EU ombudsman opens investigation into von der Leyen over secret chat with Zelensky and European leaders

European Ombudsman Teresa Anjinho has opened an investigation into European Commission President Ursula von der Leyen over a confidential group chat in which she communicated with Volodymyr Zelensky and several European leaders, Berliner Zeitung reports.

Alongside von der Leyen and the Ukrainian president, the chat included German Chancellor Friedrich Merz, French President Emmanuel Macron, Italian Prime Minister Giorgia Meloni and outgoing British Prime Minister Keir Starmer. The investigation does not concern the contents of the exchange, but whether the Commission broke transparency rules by refusing access to the correspondence.

The existence of the chat, dubbed by the press the “Washington Group”, became public in January. The Dutch investigative outlet Follow the Money (FTM) requested access to the messages, but the Commission rejected the request, arguing that publication could harm the EU’s relations with countries outside the bloc. According to media reports, participants discussed, among other things, strategies for dealing with US President Donald Trump.

In a letter to the Commission, Anjinho said she was examining the refusal. The inquiry will determine whether the Commission complied with EU transparency rules when it turned down the request.

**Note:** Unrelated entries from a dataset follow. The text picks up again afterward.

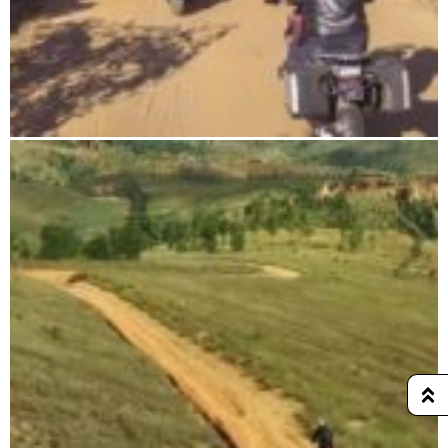
DIEGO-SUAREZ & NOSY-BE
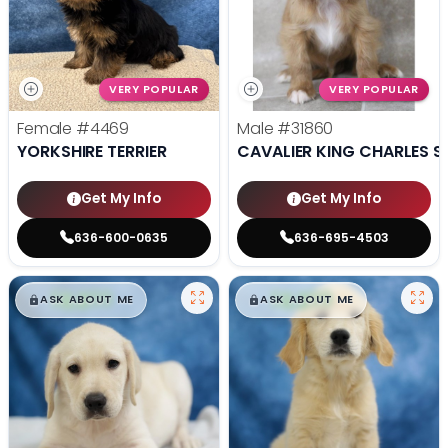
VERY POPULAR
VERY POPULAR
Female
#4469
Male
#31860
YORKSHIRE TERRIER
CAVALIER KING CHARLES S
Get My Info
Get My Info
636-600-0635
636-695-4503
$
,
99
$
,
99
█
█
█
█
ASK ABOUT ME
ASK ABOUT ME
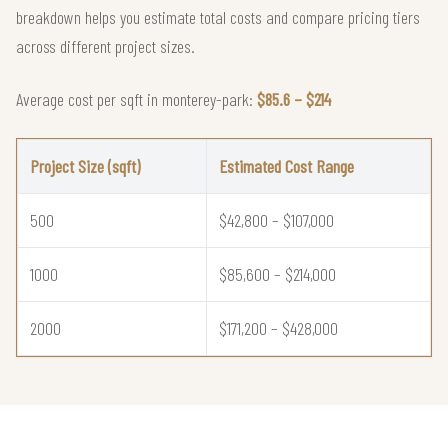
breakdown helps you estimate total costs and compare pricing tiers
across different project sizes.
Average cost per sqft in monterey-park:
$85.6 – $214
Project Size (sqft)
Estimated Cost Range
500
$42,800 – $107,000
1000
$85,600 – $214,000
2000
$171,200 – $428,000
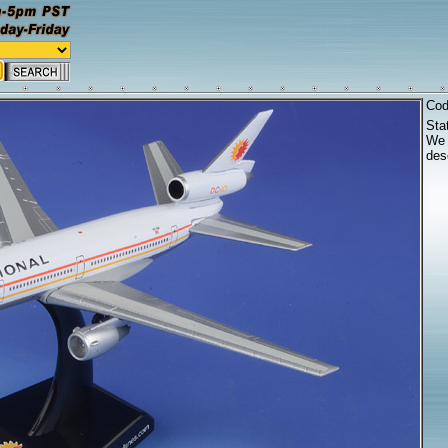
Co
Sta
We 
desc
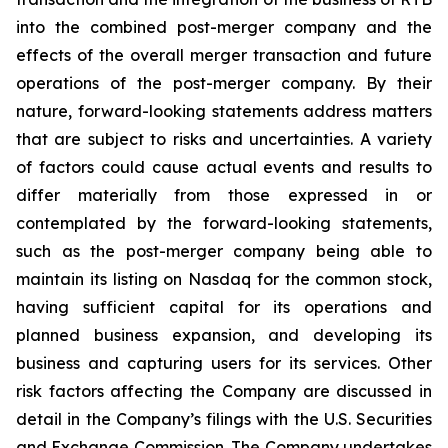
into the combined post-merger company and the
effects of the overall merger transaction and future
operations of the post-merger company. By their
nature, forward-looking statements address matters
that are subject to risks and uncertainties. A variety
of factors could cause actual events and results to
differ materially from those expressed in or
contemplated by the forward-looking statements,
such as the post-merger company being able to
maintain its listing on Nasdaq for the common stock,
having sufficient capital for its operations and
planned business expansion, and developing its
business and capturing users for its services. Other
risk factors affecting the Company are discussed in
detail in the Company’s filings with the U.S. Securities
and Exchange Commission. The Company undertakes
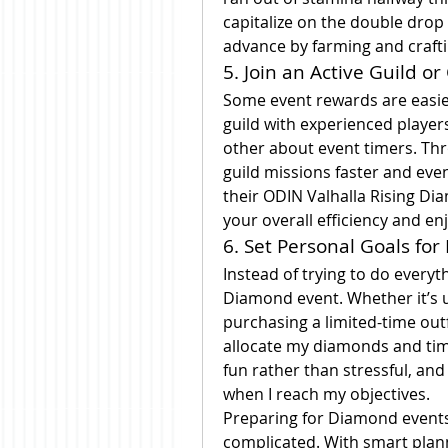
capitalize on the double drop 
advance by farming and craft
5. Join an Active Guild 
Some event rewards are easier 
guild with experienced player
other about event timers. Th
guild missions faster and eve
their ODIN Valhalla Rising Di
your overall efficiency and e
6. Set Personal Goals for
Instead of trying to do everyth
Diamond event. Whether it’s 
purchasing a limited-time outf
allocate my diamonds and tim
fun rather than stressful, and
when I reach my objectives.
Preparing for Diamond events
complicated. With smart plan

It is not the first dispute of this kind. Last year, the EU’s General Court ruled that the Commission had improperly handled a New York Times request for text messages exchanged between von der Leyen and Pfizer CEO Albert Bourla during negotiations over the bloc’s COVID-19 vaccine contracts. Earlier this month, Anjinho also criticised the deletion of a message from Macron concerning the EU’s proposed trade deal with the Mercosur bloc, concluding that it had been deleted unlawfully.

The investigation is expected to take several months, with a meeting between the Commission and the ombudsman scheduled by mid-July.